If you’re employed, any increases to your pension contributions mean that your employer will increase their contribution too, helping you to compound your savings. However, it’s important to bear in mind that investing in a pension means that you’ll only be able to reap the rewards of your savings at retirement age, which is currently set at 55 but will increase to 57 from 6th April 2028.
Getting The Most From Your Allowances
Because every UK resident has a personal tax allowance of £12,570, it’s possible to make this work to your advantage.
Making the most of your tax allowances is important, and you can shift your income or create shared allowances with your spouse to spread your earnings across a lower tax band. For married couples or civil partners, for instance, it’s possible to transfer portions of your personal allowance to one another, growing your tax-free income.
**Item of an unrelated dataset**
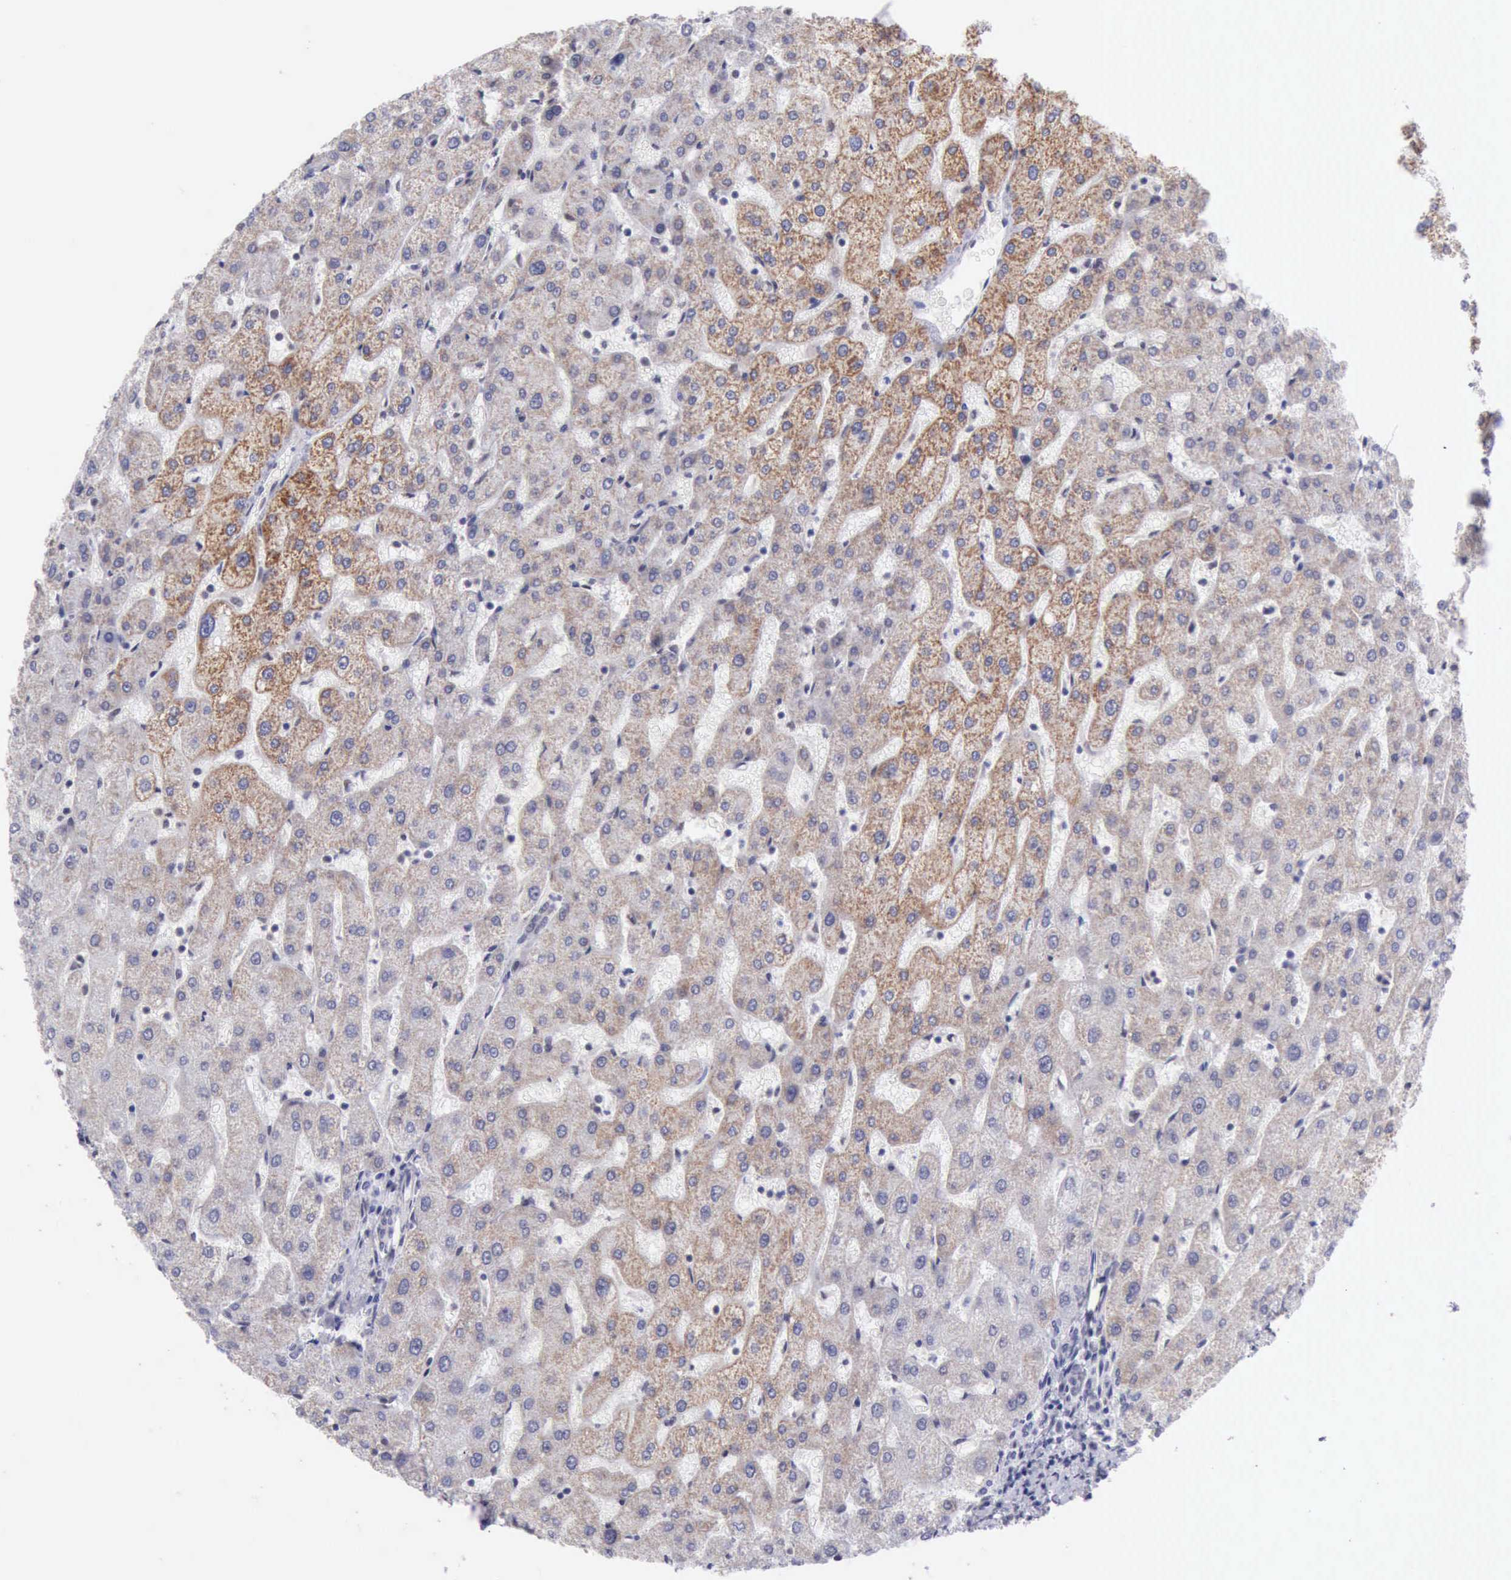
{"staining": {"intensity": "negative", "quantity": "none", "location": "none"}, "tissue": "liver", "cell_type": "Cholangiocytes", "image_type": "normal", "snomed": [{"axis": "morphology", "description": "Normal tissue, NOS"}, {"axis": "topography", "description": "Liver"}], "caption": "Human liver stained for a protein using IHC reveals no staining in cholangiocytes.", "gene": "ERCC4", "patient": {"sex": "male", "age": 67}}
It’s worth looking at marriage allowance and savings income allowance to improve your tax efficiency and minimise the amount of tax you’re liable to pay.
Getting Tax Savvy
The government’s freeze on tax thresholds is likely to become a major problem for UK households in the years to come as wage increases continually push workers into higher tax bands. However, there are several measures that you can take to improve your overall tax efficiency.
From exploring ISAs to making the most of your tax allowances, you can navigate your tax thresholds to mitigate any damage done if you move into a higher tax band in the coming years.
By taking the time to explore which tax-efficient savings strategy best suits your needs, you can create a sustainable approach to fending off the tax man and protecting your wealth over the long term.